CONSIGNE A: Veuillez recopier sans rien modifier le passage de l'article sur la stratégie présidentielle de La France insoumise qui commence par les mots contenant « À l'occasion des » et finit par « sur la crédibilité. ».

TEXTE DU DOCUMENT:

__________________________________________________

À l'occasion des AmFis près de Valence (Drôme), La France insoumise a livré des premières indications concernant sa stratégie pour l'élection présidentielle : elle sera centrée sur le programme, axée sur le social, et mettra l'accent sur la crédibilité.

On n'est pas sûr de revoir un jour les Insoumis se référer à un sondeur avec autant de déférence. Tout au long des AmFis, les universités d'été du mouvement, les proches de Jean-Luc Mélenchon (ainsi que l'intéressé) ont cité en boucle le bon mot livré le jeudi 26 août par Jean-Daniel Lévy, de l'institut Harris Interactive : « S’il y avait un lien manifeste entre le jugement à l'égard du programme et le comportement électoral, on éviterait de faire des intentions de vote de deuxième tour car vous (les Insoumis, N.D.L.R.) risqueriez de passer dès le premier tour ! »

Du pain béni pour Mélenchon et ses amis. Il faut dire que l'étude, menée du 9 au 12 juillet auprès d'un échantillon de 1 241 Français, est prometteuse pour les Insoumis. « Ce sondage est essentiel », juge Adrien Quatennens, coordinateur de LFI. « Les résultats montrent que l'on a bien travaillé. On s'évertue à dire que notre candidat pour 2022, c'est le programme. »

__________________________________________________

LIGNES DE DONNÉES:

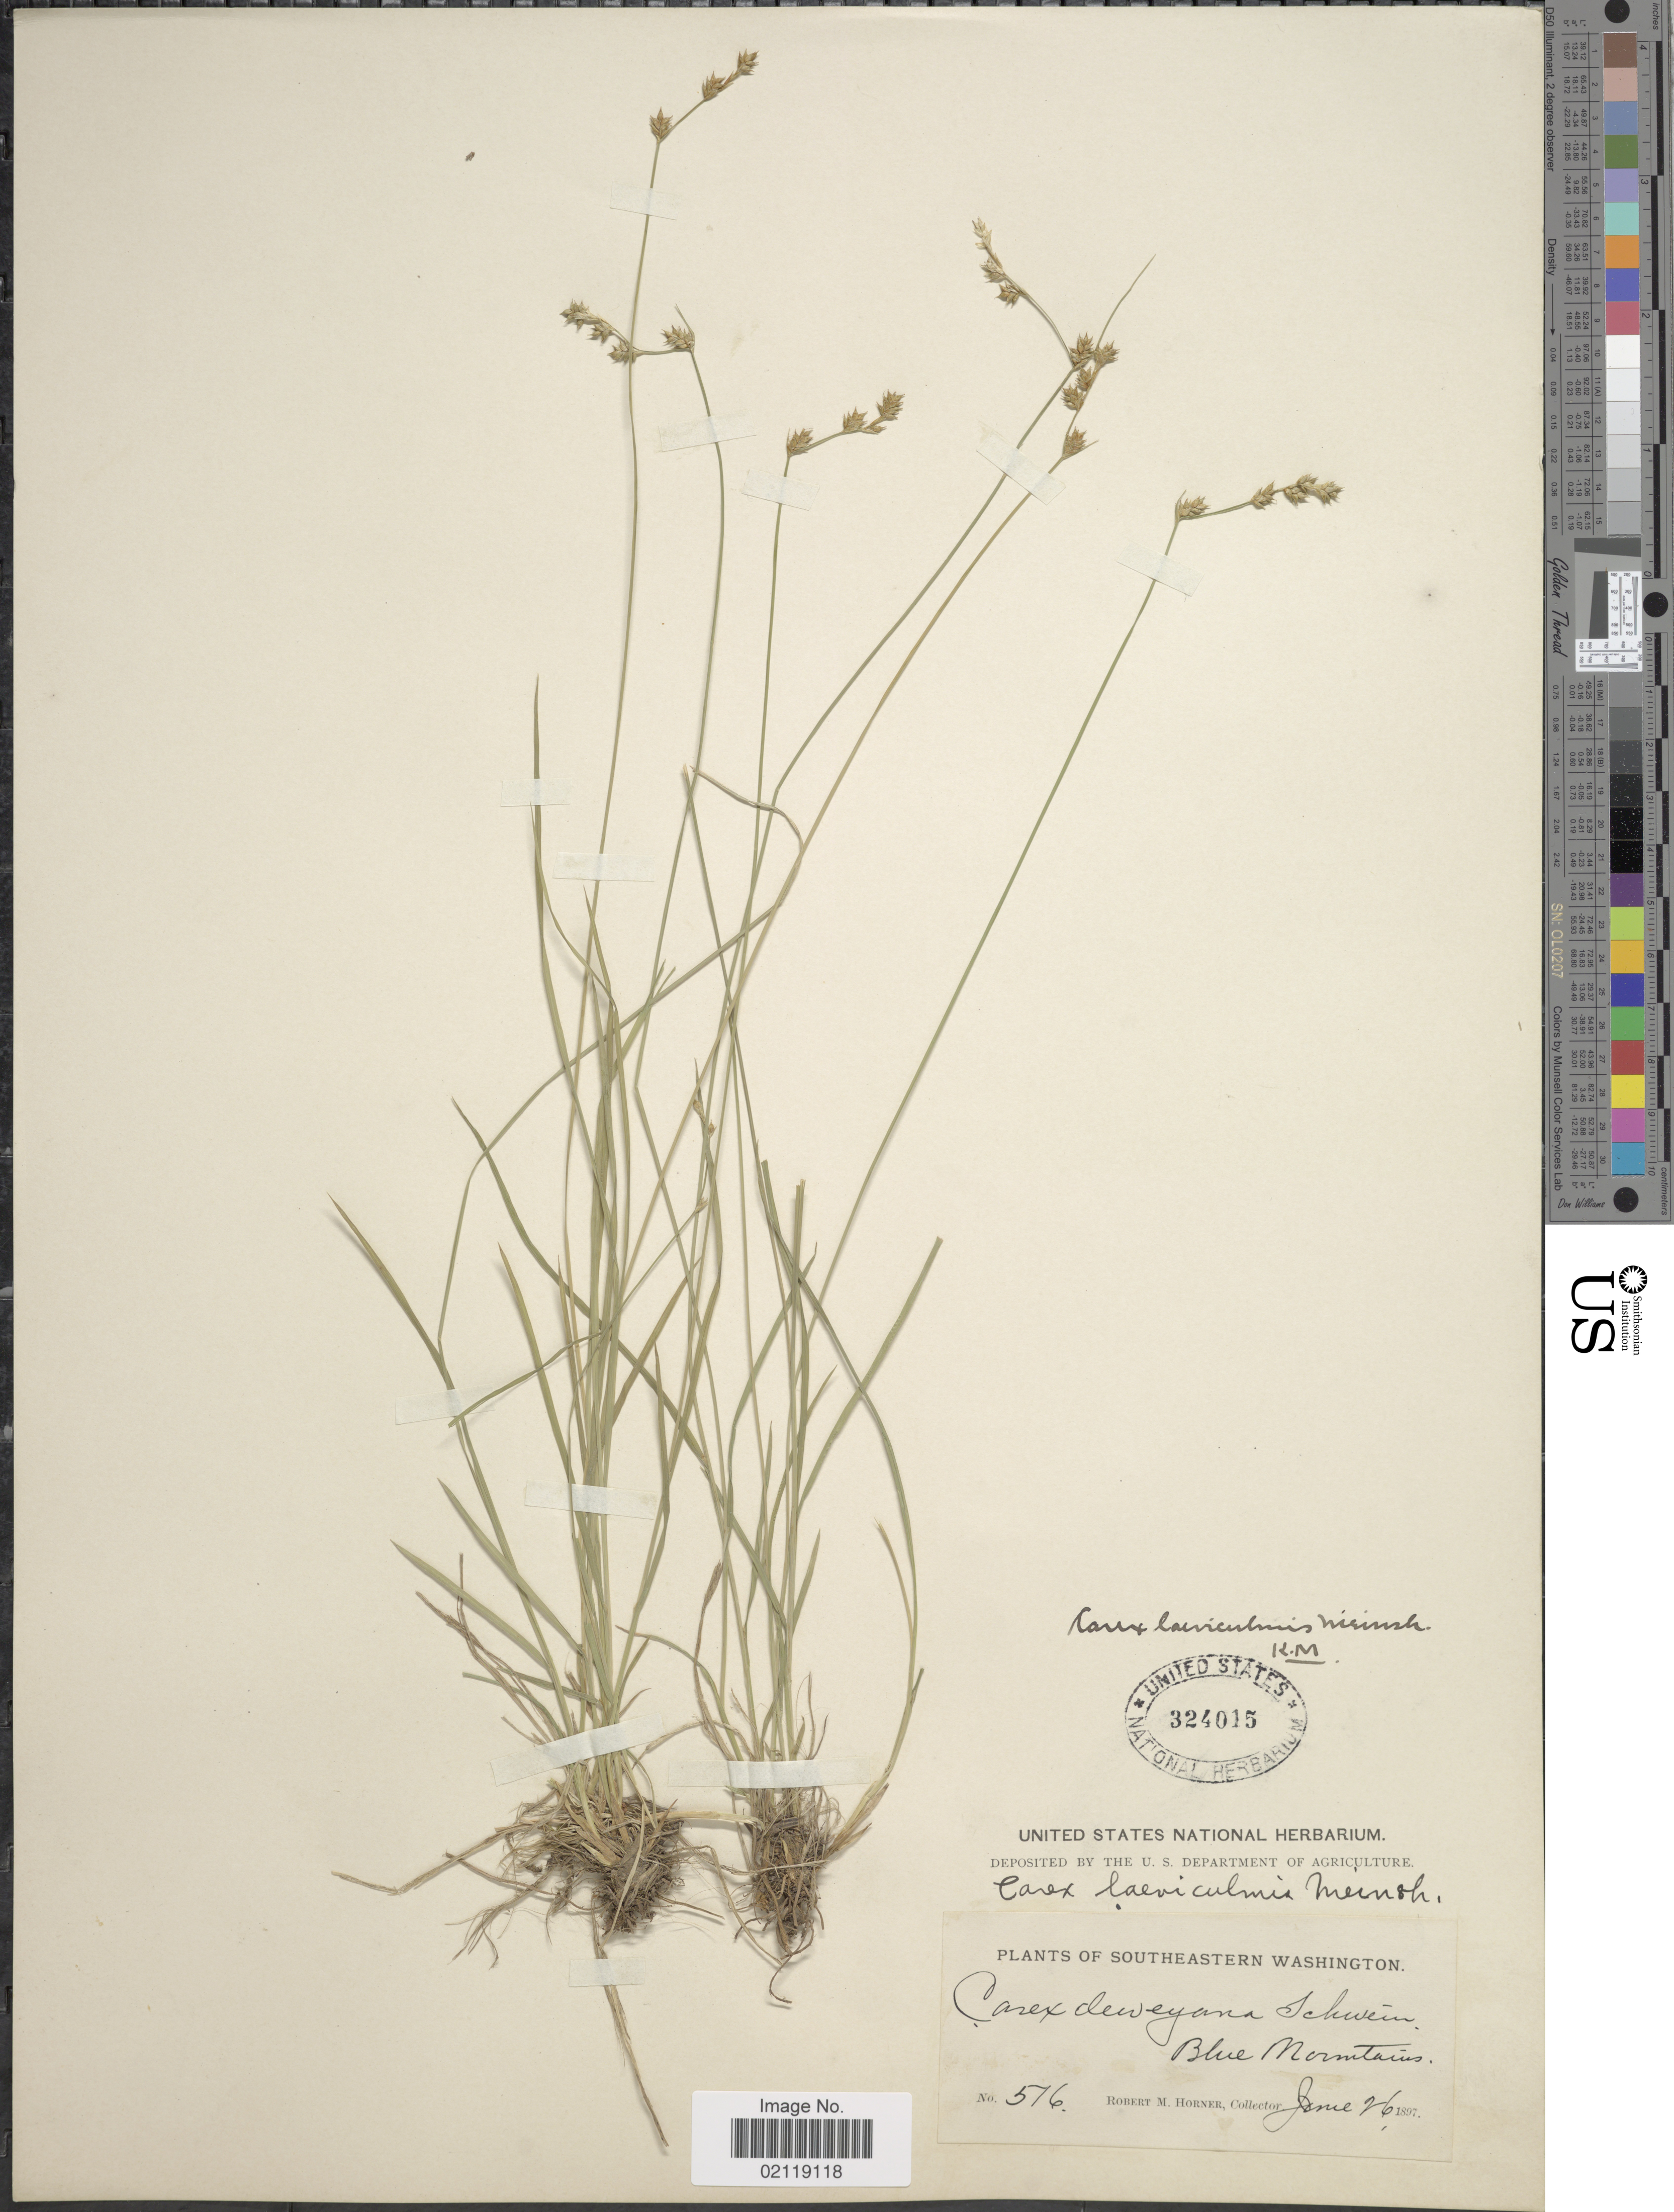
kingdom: Plantae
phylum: Tracheophyta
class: Liliopsida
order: Poales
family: Cyperaceae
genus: Carex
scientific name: Carex laeviculmis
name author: Meinsh.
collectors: R. Horner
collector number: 516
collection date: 1897-06-26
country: United States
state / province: Washington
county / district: Clallam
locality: Southeastern Washington. Blue Mountains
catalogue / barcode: US 324015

__________________________________________________

CONSIGNE B: Réécrivez les lignes de toutes les entrées en remplaçant « collection date » par « date de récolte », sans rien changer d'autre. N'incluez pas les images dans la réponse.

RÉPONSE RÉDIGÉE A:
À l'occasion des AmFis près de Valence (Drôme), La France insoumise a livré des premières indications concernant sa stratégie pour l'élection présidentielle : elle sera centrée sur le programme, axée sur le social, et mettra l'accent sur la crédibilité.

RÉPONSE RÉDIGÉE B:
kingdom: Plantae
phylum: Tracheophyta
class: Liliopsida
order: Poales
family: Cyperaceae
genus: Carex
scientific name: Carex laeviculmis
name author: Meinsh.
collectors: R. Horner
collector number: 516
date de récolte: 1897-06-26
country: United States
state / province: Washington
county / district: Clallam
locality: Southeastern Washington. Blue Mountains
catalogue / barcode: US 324015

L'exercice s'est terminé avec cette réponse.